There’s a flood of interesting news in the Health IT world. Each item deserves its own extended entry. Hopefully someday …
A recent study suggests that electronic health records don’t improve ambulatory health care – at least not unless they’re designed to take advantage of the things IT can do better than paper records can. As one of the study’s leaders, Dr. Jeffrey Linder, observed:
“There’s nothing magical about electronic health records. You need to have tools in place that take advantage of technology to show improvements in quality. You need to do additional work instead of just turning on the computer.”
EHRs must be joined to other knowledge-driven technology in order to enhance medical care. First, however, we need to catch up with Europe. Primary care doctors there have better access to IT than do their counterparts in North America.
A pilot project at Kaiser Permanente indicates that linking doctors and patients with web-based messaging reduces the number of office visits. While project leaders expected younger, more tech-savvy enrollees to be the primary users, they were surprised to discover that older patients were enthusiastic users of the system. Their health needs, especially regarding chronic care, led them to make the most use of messaging. That’s good news for a country with an aging population.
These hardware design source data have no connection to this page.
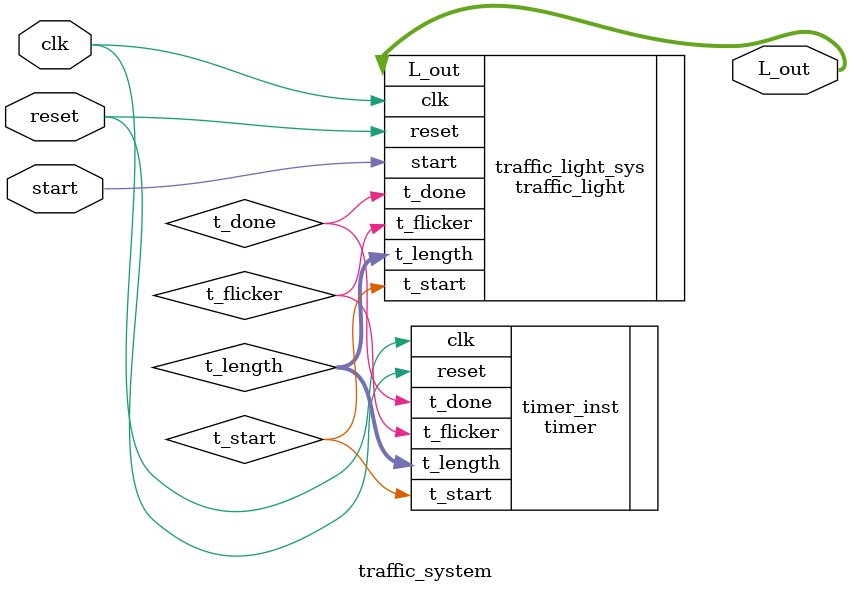
<source format=sv>
module traffic_system(
    input logic clk,
    input logic reset,
    input logic start,
    output logic [1:0] L_out
);

// Enter X and Y here
	localparam X = 0;
	localparam Y = 3;

// Put your code here
// ------------------

//extra logic
	logic t_start;
	logic [4:0] t_length;
	logic t_flicker;
	logic t_done;


timer timer_inst (
    .clk(clk),
    .reset(reset),         // Connect reset to the timer
    .t_start(t_start),
    .t_length(t_length),
    .t_flicker(t_flicker), // Connect flicker directly to the timer
    .t_done(t_done)        // Connect done directly to the timer
);

//traffic light
    traffic_light #(
        .RED_DURATION(20+X),
        .YELLOW_DURATION(3),
        .GREEN_DURATION(20+Y)
    ) traffic_light_sys(
        .clk(clk),
        .reset(reset),
        .start(start),
        .t_flicker(t_flicker),
        .t_done(t_done),
        .t_start(t_start),
        .t_length(t_length),
        .L_out(L_out)
    );

// end of your code
endmodule

</source>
Now the nation’s economic model has to catch up with the technology. Reducing office visits is fine for Kaiser, where doctors are on salary. Fee-for-service medicine will be a hostile environment for messaging as long as doctors are giving up their time to message and losing income in return. As I’ve said for a long time, insurers will need to come up with a fee schedule for online consultation – a nominal fee of, say $5 with no patient copay – in order for programs like this to succeed.
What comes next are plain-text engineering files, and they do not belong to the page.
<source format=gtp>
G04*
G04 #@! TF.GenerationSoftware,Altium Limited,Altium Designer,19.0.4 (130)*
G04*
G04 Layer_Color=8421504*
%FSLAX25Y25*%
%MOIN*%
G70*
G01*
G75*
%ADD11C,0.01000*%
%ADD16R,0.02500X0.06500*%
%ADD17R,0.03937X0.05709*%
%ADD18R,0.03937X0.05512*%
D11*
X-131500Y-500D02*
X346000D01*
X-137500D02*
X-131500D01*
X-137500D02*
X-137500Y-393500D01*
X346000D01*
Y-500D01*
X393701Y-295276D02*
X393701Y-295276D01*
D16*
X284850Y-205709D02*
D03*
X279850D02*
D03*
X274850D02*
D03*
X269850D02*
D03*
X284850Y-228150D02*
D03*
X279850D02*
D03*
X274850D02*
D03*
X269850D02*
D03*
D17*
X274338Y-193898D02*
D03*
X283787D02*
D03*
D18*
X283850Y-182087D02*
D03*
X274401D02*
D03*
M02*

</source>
Technology With a Human Touch
Dr. Thomas Lee has written an interesting piece about the human/technology interface and its relevance to health IT. We’re of like mind. IT won’t change or enhance human behavior in the health care system (using “system” in the global, socio-economic sense) until its easier to use.
Speaking of which, I thought I had weathered the iPhone craze without sparking my own techno-lust. But I saw one at a friend’s house this weekend. I’m trying to fight the phenomenon of craving that it triggered.
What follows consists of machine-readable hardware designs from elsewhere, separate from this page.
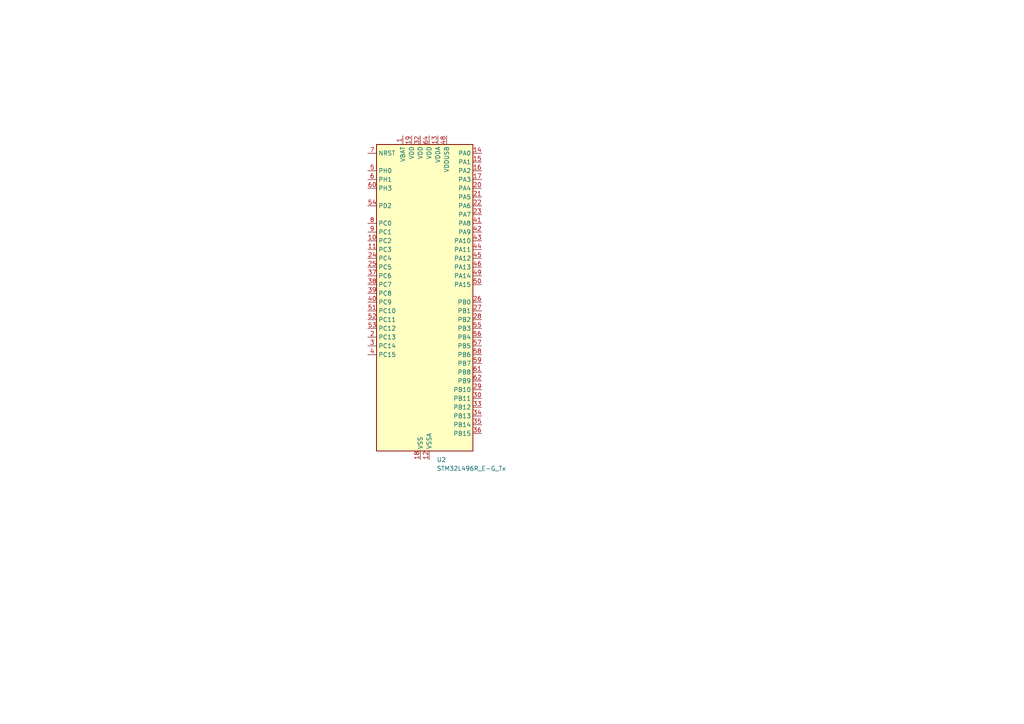
<source format=kicad_sch>
(kicad_sch
	(version 20231120)
	(generator "eeschema")
	(generator_version "8.0")
	(uuid "0c280771-0c75-4dd2-a52b-726e56ecb052")
	(paper "A4")
	(title_block
		(title "MCU")
		(date "2024-04-18")
		(rev "V1")
		(comment 1 "23589086")
		(comment 2 "Chris")
		(comment 3 "22619291")
		(comment 4 "DP Theron")
	)
	
	(symbol
		(lib_id "MCU_ST_STM32L4:STM32L496R_E-G_Tx")
		(at 121.92 87.63 0)
		(unit 1)
		(exclude_from_sim no)
		(in_bom yes)
		(on_board yes)
		(dnp no)
		(fields_autoplaced yes)
		(uuid "53d66649-0f15-40be-85ea-1ebfe86563ca")
		(property "Reference" "U2"
			(at 126.6541 133.35 0)
			(effects
				(font
					(size 1.27 1.27)
				)
				(justify left)
			)
		)
		(property "Value" "STM32L496R_E-G_Tx"
			(at 126.6541 135.89 0)
			(effects
				(font
					(size 1.27 1.27)
				)
				(justify left)
			)
		)
		(property "Footprint" "Package_QFP:LQFP-64_10x10mm_P0.5mm"
			(at 109.22 130.81 0)
			(effects
				(font
					(size 1.27 1.27)
				)
				(justify right)
				(hide yes)
			)
		)
		(property "Datasheet" "https://www.st.com/resource/en/datasheet/stm32l496re.pdf"
			(at 121.92 87.63 0)
			(effects
				(font
					(size 1.27 1.27)
				)
				(hide yes)
			)
		)
		(property "Description" "STMicroelectronics Arm Cortex-M4 MCU, 512-1024KB flash, 320KB RAM, 80 MHz, 1.71-3.6V, 52 GPIO, LQFP64"
			(at 121.92 87.63 0)
			(effects
				(font
					(size 1.27 1.27)
				)
				(hide yes)
			)
		)
		(pin "11"
			(uuid "fd203dd5-7067-4683-bcbc-c5d4064fc1e4")
		)
		(pin "12"
			(uuid "12ccf092-1570-49fb-8c5f-605411f8d25b")
		)
		(pin "18"
			(uuid "d44afb7d-1c25-4648-856f-d0069dbd236a")
		)
		(pin "21"
			(uuid "b21beffd-6c1a-47b6-ad42-8cf1a2b58d44")
		)
		(pin "34"
			(uuid "1f5a7d75-3042-4af1-8d5a-f99d5ec83268")
		)
		(pin "44"
			(uuid "2231e24f-d7c4-4910-8da2-9ca2eb4a771f")
		)
		(pin "61"
			(uuid "5f0245fa-d841-4813-8223-810cb5cd8a89")
		)
		(pin "47"
			(uuid "74fdadd9-e71c-43ae-8ecb-2718f98a6a04")
		)
		(pin "46"
			(uuid "faef9245-41c6-4b21-bb6c-690f3b95cba2")
		)
		(pin "1"
			(uuid "e931533f-4680-495b-a98e-85375f074367")
		)
		(pin "14"
			(uuid "418a774c-ce0d-4461-b946-a9f2b0931843")
		)
		(pin "16"
			(uuid "695a06cc-30ae-4a9f-8b70-799b1fe4f831")
		)
		(pin "2"
			(uuid "b257999d-95b0-4b5e-8e36-6aee227defdd")
		)
		(pin "23"
			(uuid "0e566e0e-a1a4-4c6c-aba0-fc516768550e")
		)
		(pin "39"
			(uuid "34586329-d314-4956-aeda-451c4fc9ec8e")
		)
		(pin "40"
			(uuid "42cfd991-101f-4c63-a866-efd1b6dd1d9f")
		)
		(pin "28"
			(uuid "8b99f0c7-8514-48dc-9b11-6f8a28fe886a")
		)
		(pin "32"
			(uuid "0fd39945-db1e-4d61-b111-7f5aa4dbc1a7")
		)
		(pin "50"
			(uuid "eefc31d0-8d78-4942-9a33-1b2a91b0b6c4")
		)
		(pin "19"
			(uuid "4e2016d9-282f-4e84-a576-a942450bac59")
		)
		(pin "37"
			(uuid "041ed1a1-8e5a-4cf7-9baf-4ec295acf528")
		)
		(pin "33"
			(uuid "45f6cc28-4291-4bff-8c08-178038c19d1f")
		)
		(pin "38"
			(uuid "160e8d56-b8f6-46fa-a1a0-c359004c6d0c")
		)
		(pin "55"
			(uuid "500eeff7-c04e-4cbf-8a32-2aed442fa340")
		)
		(pin "25"
			(uuid "17f83d58-5ac4-4834-aab7-4bcff25e5085")
		)
		(pin "24"
			(uuid "bfe47b34-ebe3-48fb-8fde-5912e3ce3199")
		)
		(pin "17"
			(uuid "d9a1d72e-6a7b-43fa-a636-eb6849d40190")
		)
		(pin "27"
			(uuid "2a8f2e7c-c56c-4ab7-9c76-afc994d02e5b")
		)
		(pin "3"
			(uuid "9e442d94-a338-4f0b-9037-56fbe1e14b25")
		)
		(pin "4"
			(uuid "eb734d2f-815a-4bdd-a28e-a34ab8417939")
		)
		(pin "45"
			(uuid "57e880a4-8feb-46dd-87fb-6d8e354eb69b")
		)
		(pin "57"
			(uuid "0803daa0-5038-4892-8083-6ac7a1eac3ae")
		)
		(pin "6"
			(uuid "0f4ede56-ae22-49a0-8ec3-2a5ff9629a6d")
		)
		(pin "30"
			(uuid "3fac728a-2a88-48ff-93fa-df1864661254")
		)
		(pin "31"
			(uuid "91a48acb-3300-4343-8ba9-64bc6b43bac2")
		)
		(pin "51"
			(uuid "cfb80022-b183-4ffe-ba42-bc895bec78b2")
		)
		(pin "15"
			(uuid "3019a0e2-fd28-4fac-adf5-e2564fc31d41")
		)
		(pin "52"
			(uuid "cfd3f2a2-22b2-4d3c-bba8-f0c5686689c2")
		)
		(pin "20"
			(uuid "68ba5ab1-c3aa-4a83-a33a-f77b01948b03")
		)
		(pin "13"
			(uuid "df4e6a56-7e30-40bd-9cfb-0dc090c7c438")
		)
		(pin "41"
			(uuid "846dc06f-34a9-44c2-a47f-fd747017fa62")
		)
		(pin "60"
			(uuid "4ecb8a24-d5cb-4689-83f2-32a2a704cec9")
		)
		(pin "62"
			(uuid "53cc3144-0a6e-4f8a-9f71-5c04d5e8f617")
		)
		(pin "63"
			(uuid "4206b7a3-1973-4d0a-8caa-e400497cf361")
		)
		(pin "56"
			(uuid "9b4bdb8f-681c-4cee-8b23-290f0a0d8cac")
		)
		(pin "7"
			(uuid "3481c2db-80dc-49c7-8911-77422af48f88")
		)
		(pin "49"
			(uuid "af347d98-b0ee-4ac0-bfac-a481990ab2ae")
		)
		(pin "42"
			(uuid "8b47d371-3229-4ef6-aebc-ce39cd5da1cc")
		)
		(pin "58"
			(uuid "cc4959ab-6f01-42f9-b22c-a362a7237d0c")
		)
		(pin "8"
			(uuid "44de2b0b-e7e5-4ad4-b8df-3c926d4478f6")
		)
		(pin "10"
			(uuid "2e9ecb57-a297-4e0d-baa5-f7b0673b49d0")
		)
		(pin "22"
			(uuid "e7fc3557-da13-4228-84cc-2c7ec54dec57")
		)
		(pin "29"
			(uuid "75e1c4dc-d7cb-4f89-a937-03c71f5e5e64")
		)
		(pin "35"
			(uuid "d083c7d6-7f98-47a3-8a31-054593735f67")
		)
		(pin "43"
			(uuid "cfa389bd-05bb-41fd-82df-bc2f0209158e")
		)
		(pin "26"
			(uuid "37d3a695-8aea-4785-9e70-2d87f4a05e95")
		)
		(pin "48"
			(uuid "ecd2e30d-b9e4-42cf-a454-edade83d07c9")
		)
		(pin "5"
			(uuid "c702de00-4ac8-4f64-aa90-ef764a97197c")
		)
		(pin "53"
			(uuid "70d47703-267d-4cb1-93f2-8f431ca32a81")
		)
		(pin "59"
			(uuid "6ef19dbd-f197-4189-b231-3c5450dfbf2f")
		)
		(pin "64"
			(uuid "fc0ee371-9724-43f9-9160-5f6f288d44a9")
		)
		(pin "54"
			(uuid "3ad9bab3-aabc-41fd-8c96-b0dc362ad893")
		)
		(pin "36"
			(uuid "e6cd3ac7-37b2-4c47-9d37-9af74775f0f5")
		)
		(pin "9"
			(uuid "b4e7d4d6-cd00-409d-8d32-eca2f26f5ddf")
		)
		(instances
			(project "OBC"
				(path "/1adcb332-7147-4d8f-ae6d-b23e9f9dd677/3a2e0059-d00f-4e8e-af5c-147e326cbd53"
					(reference "U2")
					(unit 1)
				)
			)
		)
	)
)
</source>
And speaking of health as a system – a dynamic organization with inputs, outputs, and behaviors that are observable, predictable, and changeable – there’s an exciting (to me, anyway) special edition of Health Affairs on“Rapid Learning”: using information from current and future electronic sources to monitor the changing epidemiological and behavior picture in order to respond rapidly to changing patterns of disease and treatment.
I hope to write more about this in the future. In a related effort, the DHS recently joined with bloggers from across the political spectrum in a very smart attempt to mobilize blogs and other web-based resources to help in case a pandemic strikes. Their first effort was Pandemic Flu Awareness Week. Hopefully there will be more such enlightened efforts in the future.
And it’s nice to be able to praise the Feds for a change.